What they fixed: Trained 400+ models across many (N, D) combinations and re-tuned the learning rate schedule independently for each run.

The loss model:

$$L(N, D) = \frac{A}{N^\alpha} + \frac{B}{D^\beta} + E$$

Where A/Nᵅ is loss from finite model size, B/Dᵝ is loss from finite data, and E is the irreducible entropy floor of natural language.

The result: Given fixed compute C = 6ND, minimizing L gives:

$$N_{\text{optimal}} \propto C^{0.5}, \quad D_{\text{optimal}} \propto C^{0.5}$$

Both scale as the square root of compute — N and D should be scaled equally. The fitted ratio:

$$D_{\text{optimal}} / N_{\text{optimal}} \approx 20$$

For every parameter, train on about 20 tokens.

DeepMind demonstrated this concretely: with the same compute used for Gopher (280B params, 300B tokens), they built Chinchilla (70B params, 1.4T tokens) and it outperformed Gopher despite being 4× smaller. This proved that Gopher, GPT-3, and most large models of that era were severely undertrained.

Post-Chinchilla: the inference cost shift

Q: What did Chinchilla miss?

Chinchilla optimizes for training compute — minimizing loss for a fixed training budget. But training is a one-time cost. Inference — running the model for every user query — is an ongoing cost that scales with N (more parameters = more FLOPs per forward pass).

If you’re serving billions of queries, inference cost dominates. The new strategy: deliberately over-train smaller models on far more data than Chinchilla optimal.

Model	N	D	D/N	Strategy
GPT-3 (2020)	175B	300B	1.7×	Severely undertrained
Gopher (2021)	280B	300B	1.1×	Severely undertrained
Chinchilla (2022)	70B	1.4T	20×	Training-optimal
LLaMA 2 (2023)	70B	2T	28.6×	Intentionally over-trained
LLaMA 3 (2024)	70B	15T	214×	Heavily over-trained

LLaMA 3’s strategy: spend more on training (one-time) to get a smaller, cheaper-to-deploy model. The extra training cost is paid once; the inference savings compound across every query.

The entropy floor

Q: Is there a limit to how low loss can go?
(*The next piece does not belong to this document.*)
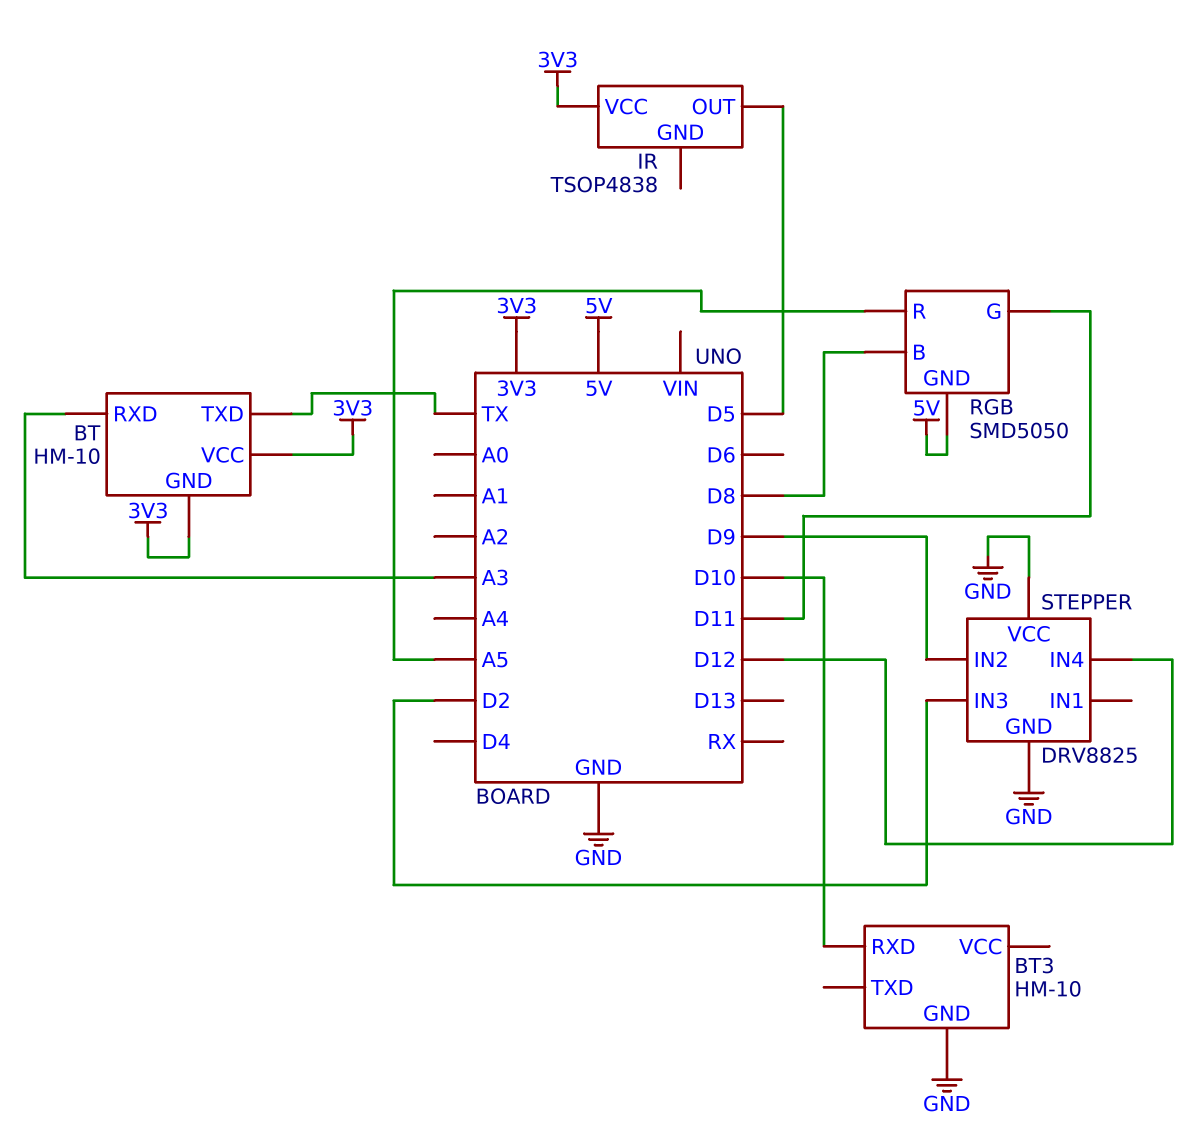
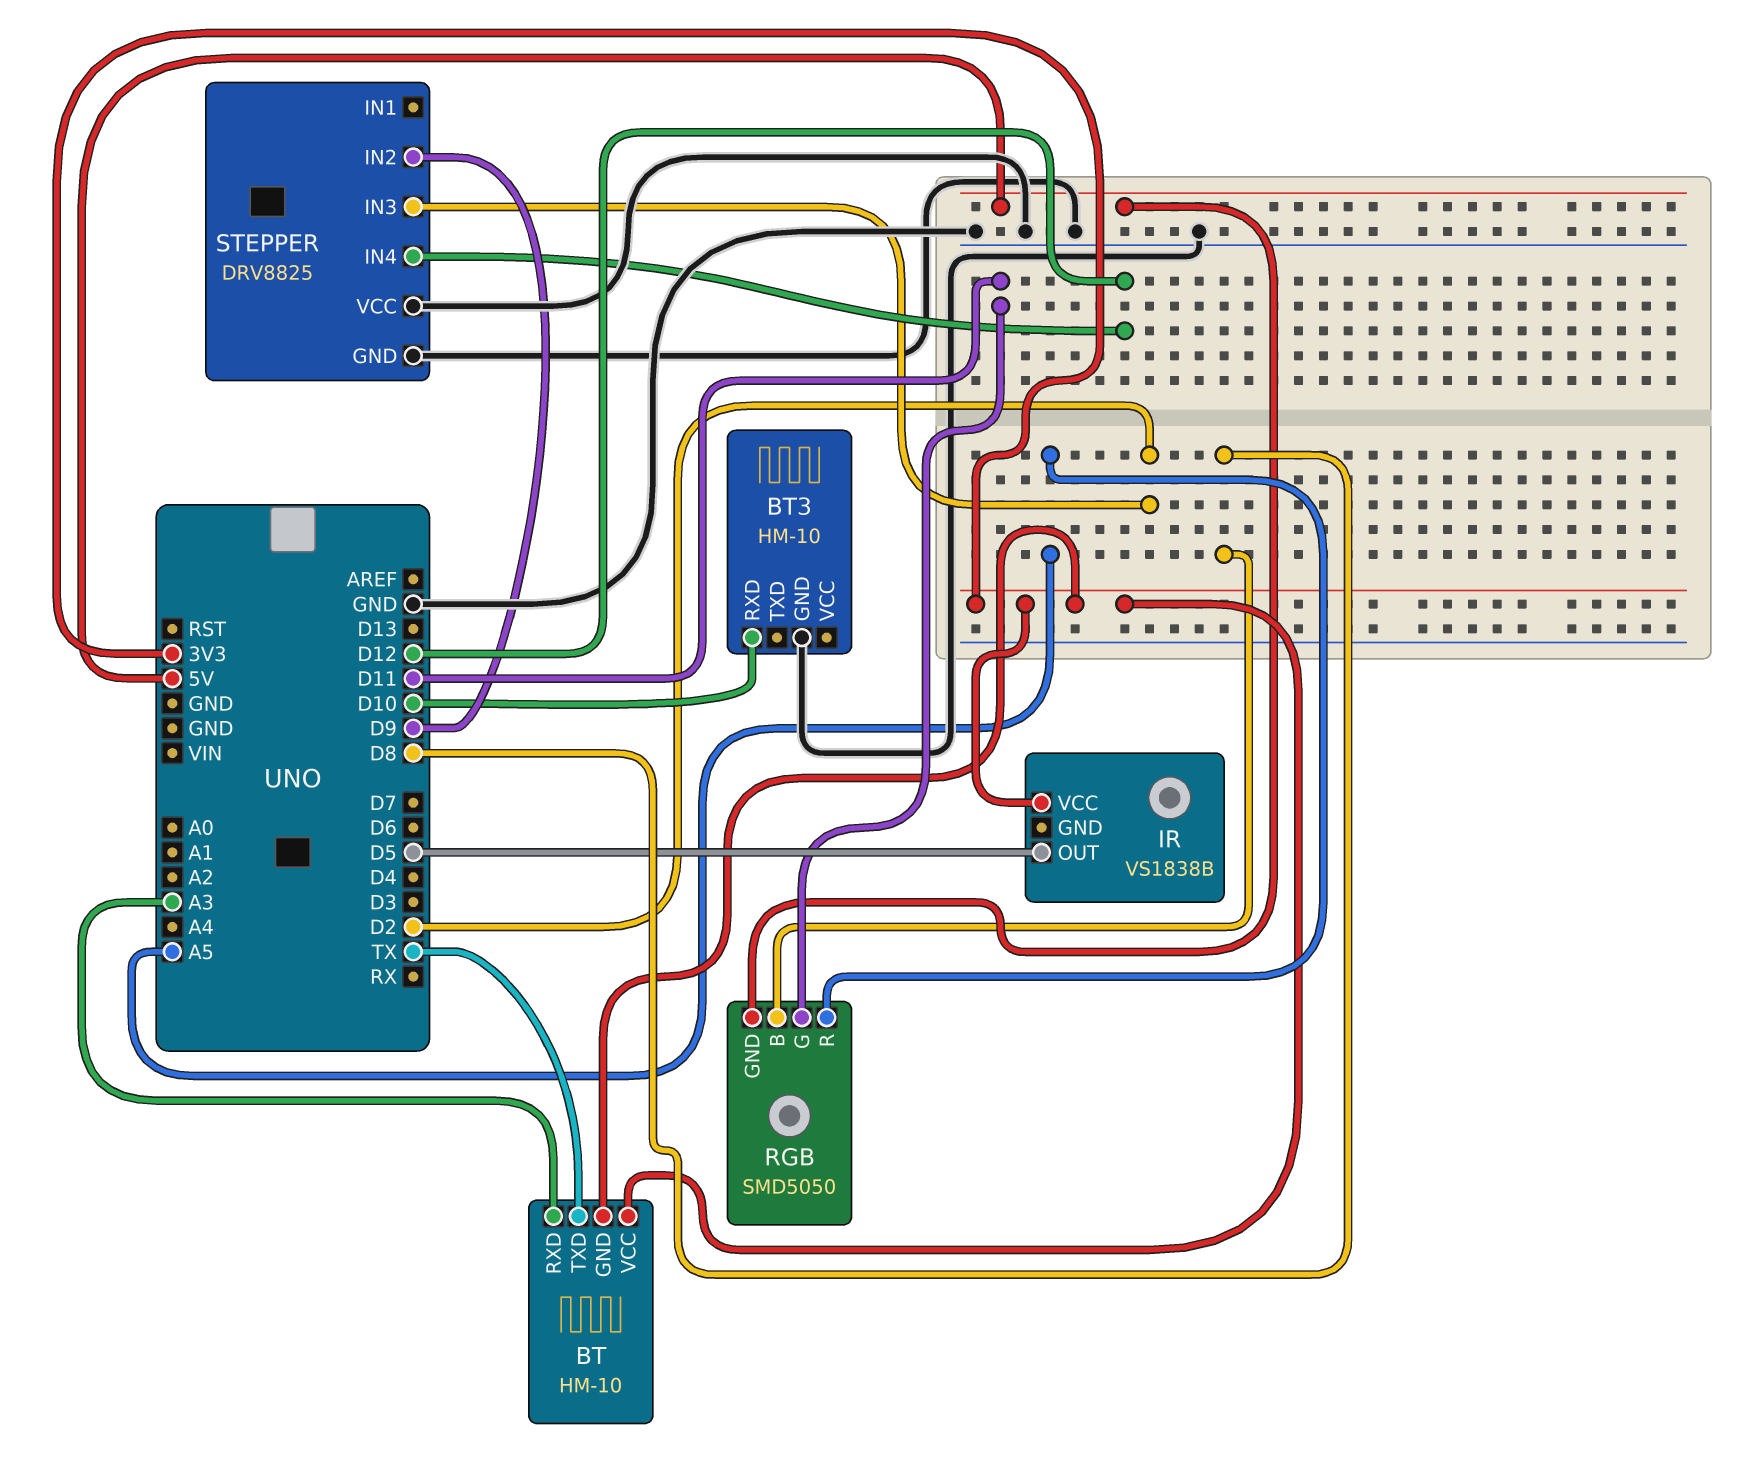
IR: TSOP4838 -> VS1838B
Yes. The theoretical floor is the entropy rate of natural language — the inherent unpredictability in what comes next. Key estimates for English converge around ~1 bit per character (bpc), meaning English is roughly 80% redundant relative to random text.
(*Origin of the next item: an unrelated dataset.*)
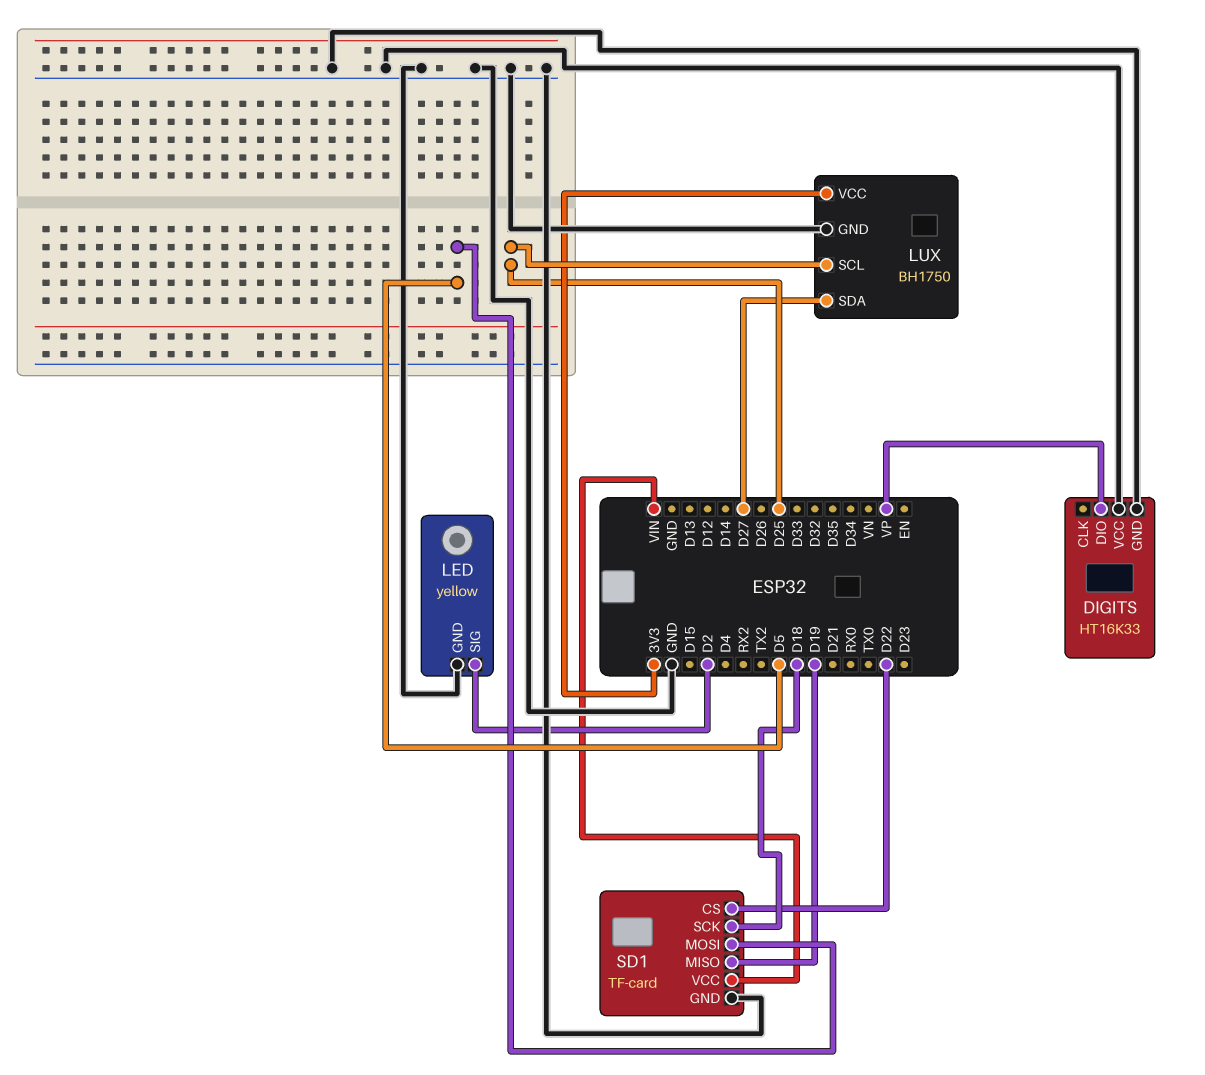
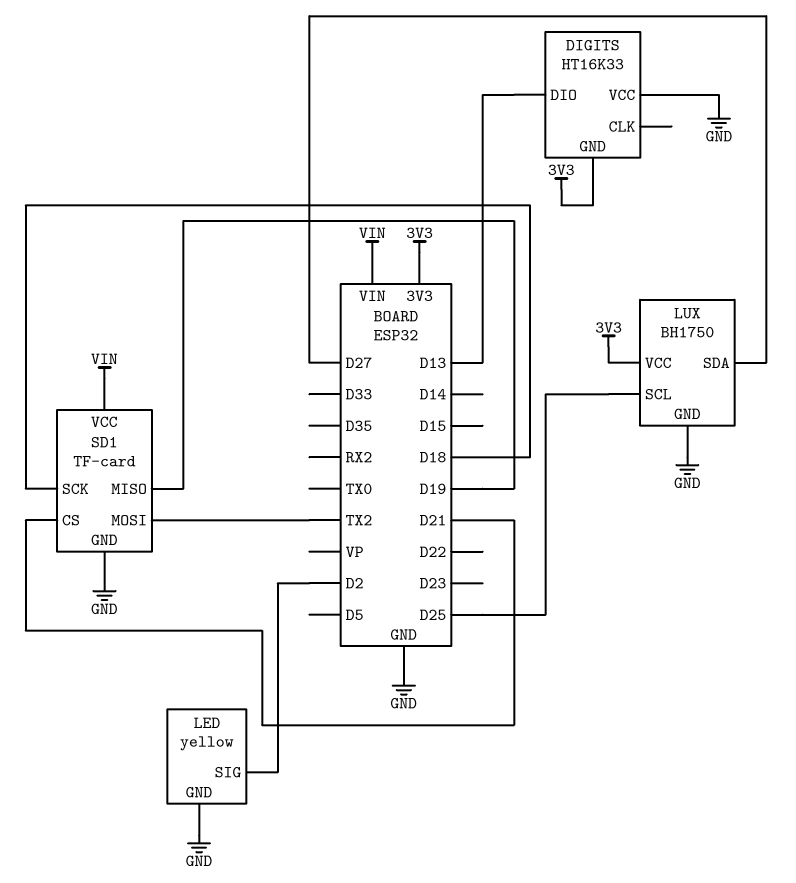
DIGITS pin DIO: VP -> D13
DIGITS pin GND: GND -> 3V3
SD1 pin CS: D22 -> D21
SD1 pin MOSI: D5 -> TX2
At some point, scaling gives almost nothing — you’re spending exponentially more compute to squeeze out fractions of a bit. Modern LLMs have only recently approached this benchmark.

The data wall

Q: Where does the data come from for these massive training runs?
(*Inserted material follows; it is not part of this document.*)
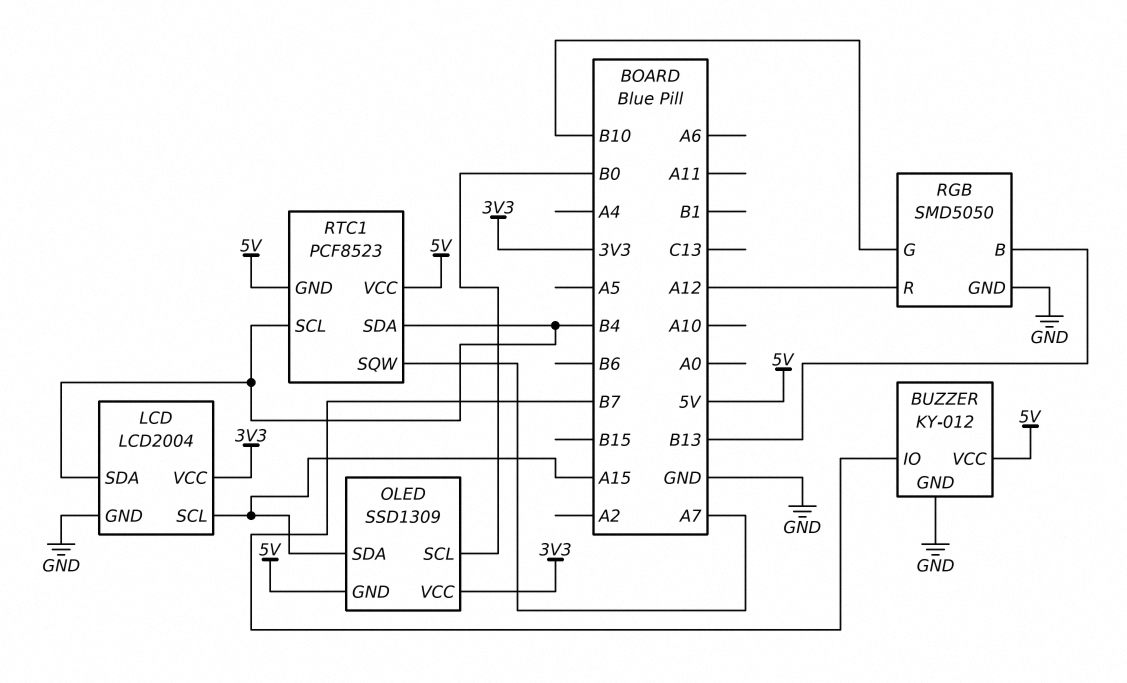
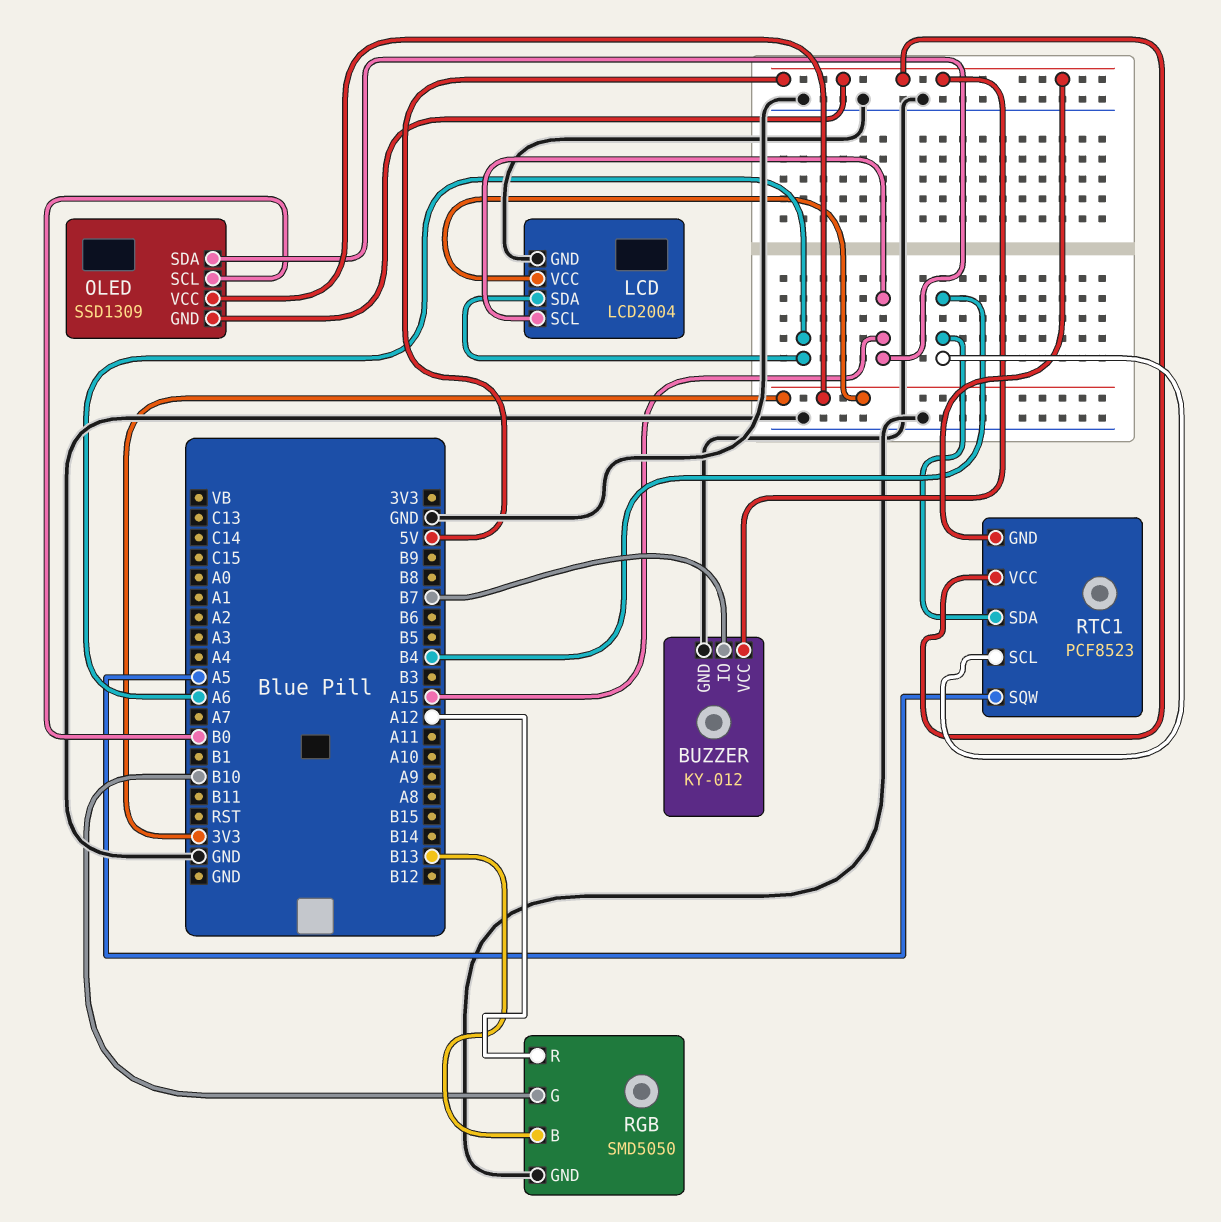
LCD pin SDA: B4 -> A6
RTC1 pin SQW: A7 -> A5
The scaling law C = 6ND doesn’t distinguish between 1 trillion unique tokens seen once and 100 billion unique tokens seen 10 times. But the model cares — repeated data gives diminishing returns compared to fresh unique data, and heavy repetition actively hurts via overfitting.

Chinchilla says a 70B model needs ~1.4T tokens. But high-quality English text on the internet is maybe a few trillion tokens. For the largest models, labs are running out of data. Responses include synthetic data generation, multilingual data, diverse sources (code, books, transcribed audio), and aggressive data quality curation.

Modern complications

Q: Do scaling laws still apply to modern architectures?

Several things have changed:

Mixture of Experts (MoE): Original scaling laws assumed dense models where all N parameters are active for every token. MoE architectures route each token through only a subset. DeepSeek-V3 has 671B total parameters but activates only 37B per token. “Model size” now has two meanings — total parameters (storage/memory) vs. active parameters (inference compute).

Secrecy: Leading labs no longer publish parameter counts. This is partly competitive and partly because parameter count alone is increasingly uninformative.

Post-training: RLHF, instruction tuning, and chain-of-thought training can dramatically change model behavior without changing N or D. Scaling laws describe pre-training loss, not downstream task performance.

The evolution of thinking

Kaplan (2020): “Scale N aggressively” → huge, undertrained models
Chinchilla (2022): “Scale N and D equally, D/N ≈ 20” → training-compute optimal
Post-Chinchilla (2023+): “Over-train smaller models” → total-deployment-cost optimal

The fundamental insight is the same: performance follows power laws with diminishing returns. What changed is the definition of “optimal” — from minimizing training cost to minimizing total cost of ownership including inference.